Kants Philosophie der Geschichte ermöglicht es, die Perspektive des Absoluten als ein regulatives Prinzip neben die Perspektive des Bedingten zu stellen. Damit gelingt es ihm, Naturwissenschaft als rationale und eigentliche Wissenschaft zu etablieren und gleichzeitig in ihrem historischen Wandel zu betrachten.

Kants Konzeption einer Geschichte der Philosophie ist somit weder dogmatisch noch bloß auf das Empirisch-Faktische reduziert. Er weist alle überzogenen spekulativen Ansprüche zurück, etabliert aber gleichzeitig eine selbstreflexive Struktur unseres Wissens: Diejenigen, so Kant, die steif auf „ihrer Erklärungsart der Erscheinungen und dem Standpunkt, den sie einmal eingenommen haben, beharren“ (SF, AA 07: 83), werden nicht die Einsichten erlangen, welche die kopernikanische Hypothese ermöglicht.

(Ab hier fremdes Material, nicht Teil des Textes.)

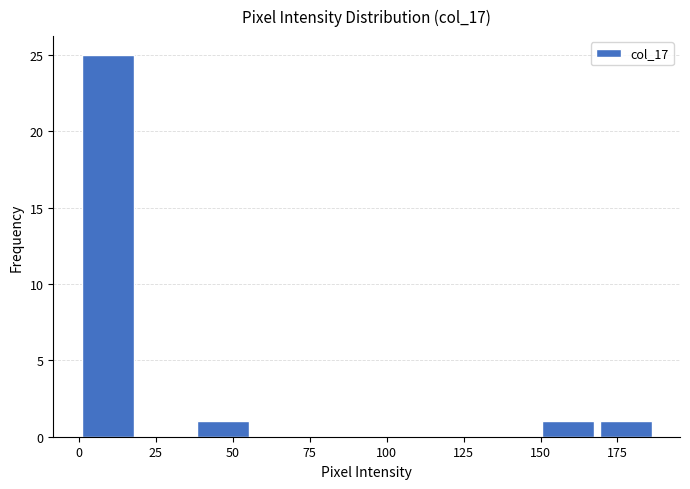

Read against the x-axis, roughly where is the centre of the tallest bar?

10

[1] In der von F. Hartknoch herausgegebenen Kritik der reinen Vernunft von 1781 heißt es „den ersten Gedanken“. B. Erdmann revidiert diese Formulierung allerdings 1878 in seiner Ausgabe der Kritik der reinen Vernunft zu „dem ersten Gedanken“. Für eine detaillierte Analyse hierzu siehe Schönecker/Schulting/Strobach, Analogie, 502-505. Hier wird dem Wortlaut der Akademieausgabe gefolgt.

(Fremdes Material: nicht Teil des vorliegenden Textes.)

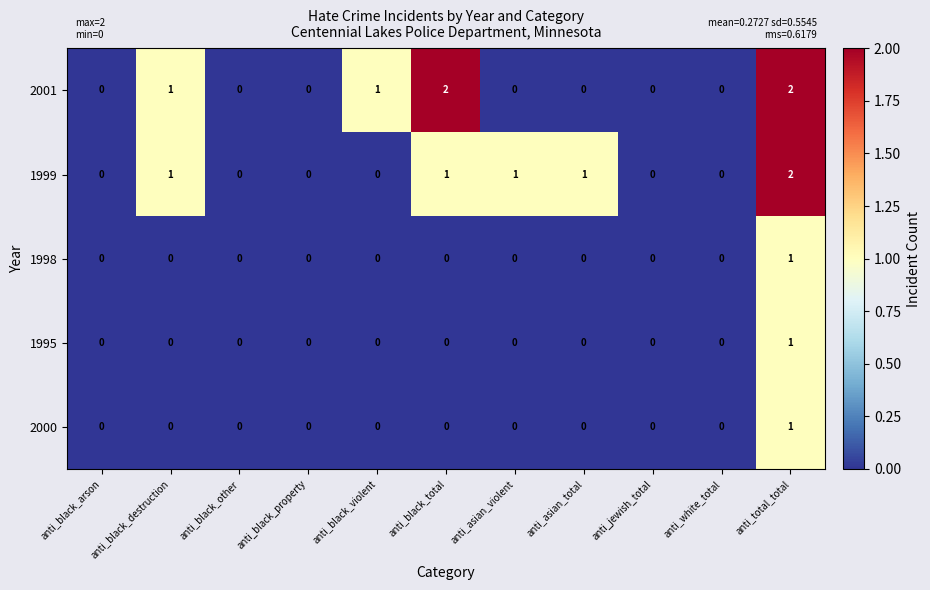

The value of 2001 at anti_asian_total is 1. True or false?

False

[2] Kopernikus, Nikolaus: De revolutionibus orbium coelestium, libri VI. Nürnberg: 1543.

[3] Kants Analogie zu Kopernikus wurde in der Philosophiegeschichte vielfach missinterpretiert – exemplarisch steht dafür B. Russell, der behauptet, dass Kant damit den Menschen an die Stelle der Sonne setze (Russell, Bertrand: Human Knowledge. It’s Scope and Limits. New York: 1948, XI).

Dr. Rudolf Meer arbeitet als Universitätsassistent an der Karl-Franzens-Universität Graz, Arbeitsbereich Geschichte der Philosophie.